Hi, just wondering - what are the options for Western couples to marry in Dubai? Can this be performed under Sharia law, and if so, is it recognised outside the UAE?
Any details appreciated, thanks.


----------



## bonk (Jun 13, 2008)

Info deleted


----------



## Elphaba (Jan 24, 2008)

No, non-muslims cannot be married under Sharia law. If you are a Christian (however nominally) you must be married in a church, as the British Embassy, and most others I understand, stopped performing ceremonies years ago.
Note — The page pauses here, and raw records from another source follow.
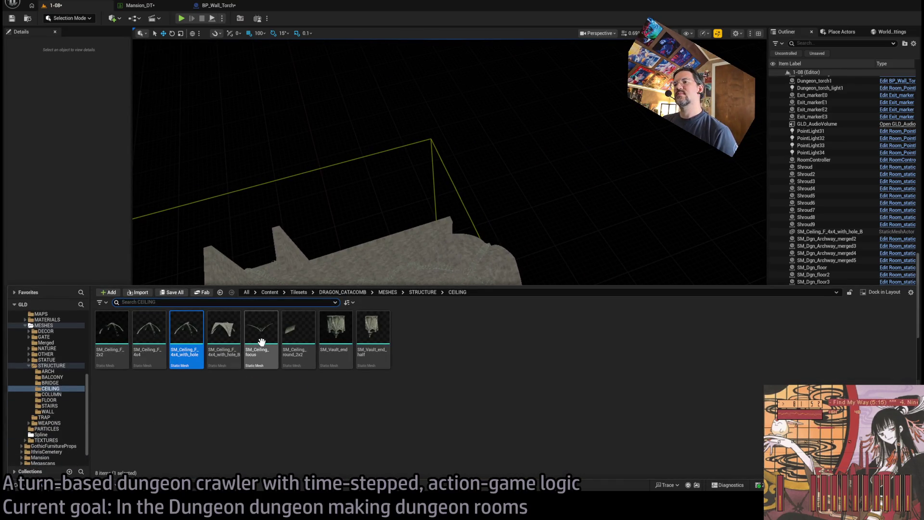
{"action": "mouse_move", "coordinate": [145, 341]}
{"action": "left_mouse_down"}
{"action": "mouse_move", "coordinate": [351, 200]}
{"action": "mouse_move", "coordinate": [325, 274]}
{"action": "left_mouse_up"}
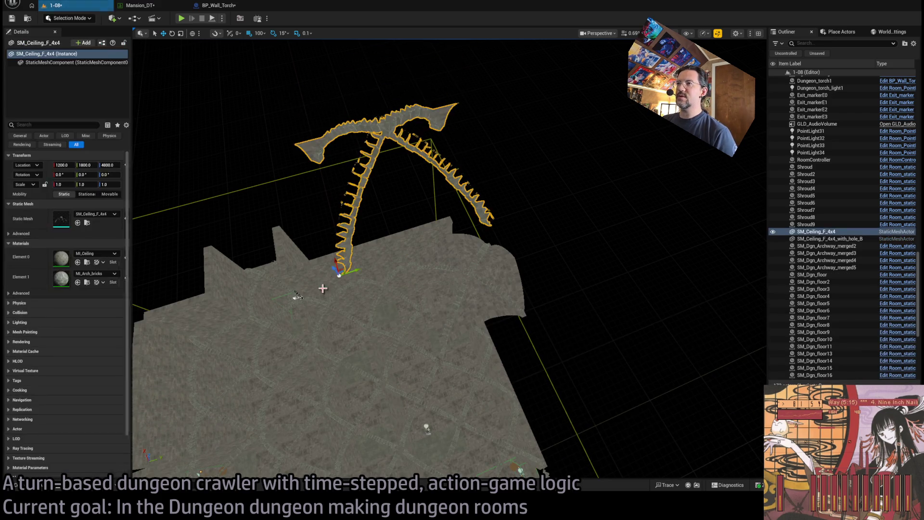
{"action": "key", "text": "f"}
{"action": "left_click_drag", "start_coordinate": [448, 260], "coordinate": [414, 293]}
{"action": "key", "text": "ctrl+space"}
{"action": "left_click_drag", "start_coordinate": [112, 332], "coordinate": [227, 219]}
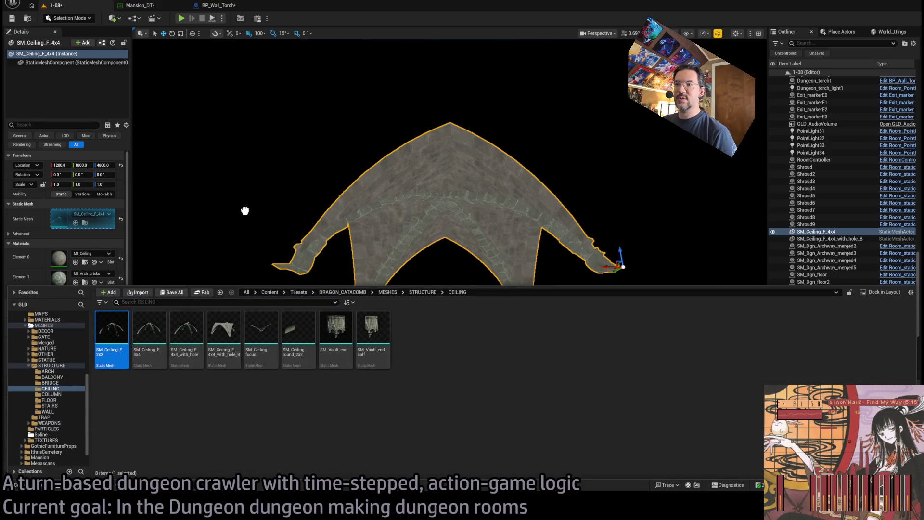
{"action": "mouse_move", "coordinate": [343, 261]}
{"action": "left_mouse_down"}
{"action": "mouse_move", "coordinate": [284, 290]}
{"action": "mouse_move", "coordinate": [301, 209]}
{"action": "mouse_move", "coordinate": [341, 215]}
{"action": "mouse_move", "coordinate": [367, 190]}
{"action": "mouse_move", "coordinate": [532, 268]}
{"action": "mouse_move", "coordinate": [419, 264]}
{"action": "mouse_move", "coordinate": [449, 226]}
{"action": "mouse_move", "coordinate": [457, 298]}
{"action": "mouse_move", "coordinate": [457, 270]}
{"action": "mouse_move", "coordinate": [433, 250]}
{"action": "mouse_move", "coordinate": [404, 269]}
{"action": "mouse_move", "coordinate": [404, 212]}
{"action": "left_mouse_up"}
{"action": "scroll", "coordinate": [404, 233], "scroll_direction": "up", "scroll_amount": 5}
Any so-called beach weddings are just for show.

-


----------



## aussiejourno (Aug 28, 2008)

Elphaba said:


> No, non-muslims cannot be married under Sharia law. If you are a Christian (however nominally) you must be married in a church, as the British Embassy, and most others I understand, stopped performing ceremonies years ago. Any so-called beach weddings are just for show.
> 
> -


Thanks, appreciate the help. I've heard mixed stories on procedure over there, and there's not really time to organise it before I go away...


----------



## Pasanada (Feb 5, 2008)

Here is the offical line on expats marrying in the UAE

Gulfnews: When expats tie the knot

Good luck!


----------



## aussiejourno (Aug 28, 2008)

Pasanada said:


> Here is the offical line on expats marrying in the UAE
> 
> Gulfnews: When expats tie the knot
> 
> Good luck!


Thanks so much! That's a great help


----------



## Pasanada (Feb 5, 2008)

You're welcome, I hope your nuptials go well!


----------